## Data
-*-*-
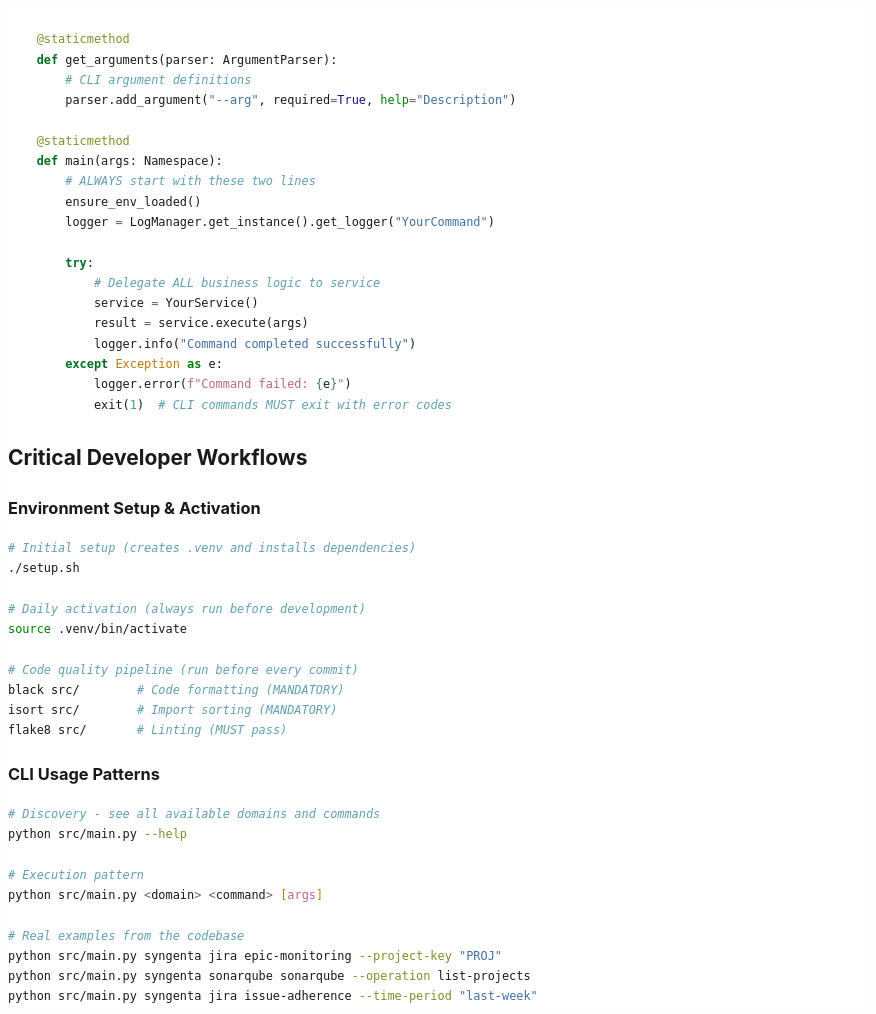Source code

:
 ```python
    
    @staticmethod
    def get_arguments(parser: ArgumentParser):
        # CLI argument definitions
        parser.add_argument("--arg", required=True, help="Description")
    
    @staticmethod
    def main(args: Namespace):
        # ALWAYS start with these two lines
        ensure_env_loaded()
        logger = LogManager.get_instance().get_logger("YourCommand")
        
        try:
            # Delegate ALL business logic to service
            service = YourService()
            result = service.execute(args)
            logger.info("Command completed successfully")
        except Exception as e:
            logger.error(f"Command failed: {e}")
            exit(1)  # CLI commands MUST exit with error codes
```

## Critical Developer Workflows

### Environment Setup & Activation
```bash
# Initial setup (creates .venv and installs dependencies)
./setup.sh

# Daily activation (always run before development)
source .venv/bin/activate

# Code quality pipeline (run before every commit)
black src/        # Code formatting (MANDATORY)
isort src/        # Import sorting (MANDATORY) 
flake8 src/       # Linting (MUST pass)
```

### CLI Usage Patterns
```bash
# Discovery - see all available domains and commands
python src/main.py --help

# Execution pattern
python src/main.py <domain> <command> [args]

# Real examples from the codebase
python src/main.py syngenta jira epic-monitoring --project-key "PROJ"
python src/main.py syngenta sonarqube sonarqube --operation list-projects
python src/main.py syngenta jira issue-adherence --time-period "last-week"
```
-*-*-
## What to produce
Restate each record from above word for word, excluding any picture it holds.

## Finished exercise
Source code

:
 ```python
    
    @staticmethod
    def get_arguments(parser: ArgumentParser):
        # CLI argument definitions
        parser.add_argument("--arg", required=True, help="Description")
    
    @staticmethod
    def main(args: Namespace):
        # ALWAYS start with these two lines
        ensure_env_loaded()
        logger = LogManager.get_instance().get_logger("YourCommand")
        
        try:
            # Delegate ALL business logic to service
            service = YourService()
            result = service.execute(args)
            logger.info("Command completed successfully")
        except Exception as e:
            logger.error(f"Command failed: {e}")
            exit(1)  # CLI commands MUST exit with error codes
```

## Critical Developer Workflows

### Environment Setup & Activation
```bash
# Initial setup (creates .venv and installs dependencies)
./setup.sh

# Daily activation (always run before development)
source .venv/bin/activate

# Code quality pipeline (run before every commit)
black src/        # Code formatting (MANDATORY)
isort src/        # Import sorting (MANDATORY) 
flake8 src/       # Linting (MUST pass)
```

### CLI Usage Patterns
```bash
# Discovery - see all available domains and commands
python src/main.py --help

# Execution pattern
python src/main.py <domain> <command> [args]

# Real examples from the codebase
python src/main.py syngenta jira epic-monitoring --project-key "PROJ"
python src/main.py syngenta sonarqube sonarqube --operation list-projects
python src/main.py syngenta jira issue-adherence --time-period "last-week"
```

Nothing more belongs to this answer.